In America, meanwhile, wine drinkers could soon be hard put to it to know anything about the wine they are drinking, because there just won't be space on the bottle for the information.

There are already two warnings on every label - one about the dangers of alcohol in general, the other addressed specifically to pregnant women. But research has proved that a couple of glasses of red wine a day are good for fending off heart disease, and winemakers have been lobbying for this to be put on the bottle as well.

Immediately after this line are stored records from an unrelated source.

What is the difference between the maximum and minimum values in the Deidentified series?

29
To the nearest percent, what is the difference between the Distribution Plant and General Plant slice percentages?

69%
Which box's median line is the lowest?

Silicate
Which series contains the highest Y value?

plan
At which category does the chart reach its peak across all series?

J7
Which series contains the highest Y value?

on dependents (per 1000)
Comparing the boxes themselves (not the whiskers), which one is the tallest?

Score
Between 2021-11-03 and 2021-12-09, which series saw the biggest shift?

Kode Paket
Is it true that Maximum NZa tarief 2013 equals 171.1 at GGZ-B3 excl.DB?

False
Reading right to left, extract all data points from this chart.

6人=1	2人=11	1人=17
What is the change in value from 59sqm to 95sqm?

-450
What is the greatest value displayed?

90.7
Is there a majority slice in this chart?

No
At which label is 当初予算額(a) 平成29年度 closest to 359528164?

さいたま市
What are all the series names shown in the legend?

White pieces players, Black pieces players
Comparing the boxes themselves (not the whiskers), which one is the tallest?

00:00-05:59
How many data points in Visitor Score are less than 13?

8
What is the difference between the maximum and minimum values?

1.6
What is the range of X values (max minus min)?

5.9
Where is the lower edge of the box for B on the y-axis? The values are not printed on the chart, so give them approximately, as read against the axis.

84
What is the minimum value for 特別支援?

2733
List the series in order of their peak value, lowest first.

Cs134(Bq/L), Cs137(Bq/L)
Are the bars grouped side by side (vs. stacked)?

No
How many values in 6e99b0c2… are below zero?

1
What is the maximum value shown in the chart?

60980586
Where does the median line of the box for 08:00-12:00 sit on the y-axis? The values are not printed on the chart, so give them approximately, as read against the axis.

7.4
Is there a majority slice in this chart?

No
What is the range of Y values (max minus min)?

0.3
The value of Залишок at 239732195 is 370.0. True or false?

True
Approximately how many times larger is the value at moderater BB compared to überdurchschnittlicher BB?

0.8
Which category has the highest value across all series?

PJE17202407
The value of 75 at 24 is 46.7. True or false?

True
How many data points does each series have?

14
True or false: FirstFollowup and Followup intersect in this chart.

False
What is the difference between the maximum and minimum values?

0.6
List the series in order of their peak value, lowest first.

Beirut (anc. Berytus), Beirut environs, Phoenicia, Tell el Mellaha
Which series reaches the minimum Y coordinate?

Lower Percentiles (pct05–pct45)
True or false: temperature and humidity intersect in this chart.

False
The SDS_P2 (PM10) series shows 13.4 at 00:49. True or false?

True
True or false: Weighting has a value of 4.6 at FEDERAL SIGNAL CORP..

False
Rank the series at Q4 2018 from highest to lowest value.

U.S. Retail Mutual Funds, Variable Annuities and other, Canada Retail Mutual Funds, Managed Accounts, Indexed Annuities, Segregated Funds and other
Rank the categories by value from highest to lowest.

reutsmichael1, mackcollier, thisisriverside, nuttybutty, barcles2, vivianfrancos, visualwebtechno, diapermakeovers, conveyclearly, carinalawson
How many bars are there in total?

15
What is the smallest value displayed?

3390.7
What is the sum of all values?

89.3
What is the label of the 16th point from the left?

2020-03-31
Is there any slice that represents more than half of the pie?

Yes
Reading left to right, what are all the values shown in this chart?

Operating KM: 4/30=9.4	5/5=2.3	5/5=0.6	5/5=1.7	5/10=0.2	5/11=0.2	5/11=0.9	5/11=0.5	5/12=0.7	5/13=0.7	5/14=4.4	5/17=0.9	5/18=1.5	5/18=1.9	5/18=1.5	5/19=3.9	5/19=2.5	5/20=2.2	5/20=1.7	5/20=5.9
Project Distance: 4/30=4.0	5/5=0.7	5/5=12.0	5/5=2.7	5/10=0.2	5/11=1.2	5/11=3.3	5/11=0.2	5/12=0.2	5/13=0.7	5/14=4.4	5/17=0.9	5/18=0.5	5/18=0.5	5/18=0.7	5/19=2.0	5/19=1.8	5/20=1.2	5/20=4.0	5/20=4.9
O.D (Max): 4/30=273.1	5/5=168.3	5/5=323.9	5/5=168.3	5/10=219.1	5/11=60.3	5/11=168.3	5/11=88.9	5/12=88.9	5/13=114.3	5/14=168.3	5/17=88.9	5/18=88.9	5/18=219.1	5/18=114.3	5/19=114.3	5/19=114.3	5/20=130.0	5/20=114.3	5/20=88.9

The authorities balked at having three messages on labels, two saying "wine is bad for you" and another saying, in effect, "no, it's good for you". A messy compromise has now been reached: if they choose, producers can say: "The proud people who made this wine encourage you to consult your family doctor about the health effects of wine consumption." Or they can advise: "To learn the health effects of wine consumption, send for the Federal Government's Dietary Guidelines for Americans." I don't know about you, but this just sounds like a third health warning.

Meat is murder

They are not so fastidious in Venezuela, judging by the comments of Dorangel Vargas, who was arrested after two hands and a foot were found buried near his home in a mountain village

Vargas granted an interview to El Nacion newspaper, in which he said he had eaten about 10 men: "I'm a people eater. I'm mixed up in this because I'm destitute." Was he sorry? "No. On the contrary, I'm happy."

Vargas added that he didn't eat women, "because they don't mess with anyone". Or was it because he didn't like the taste?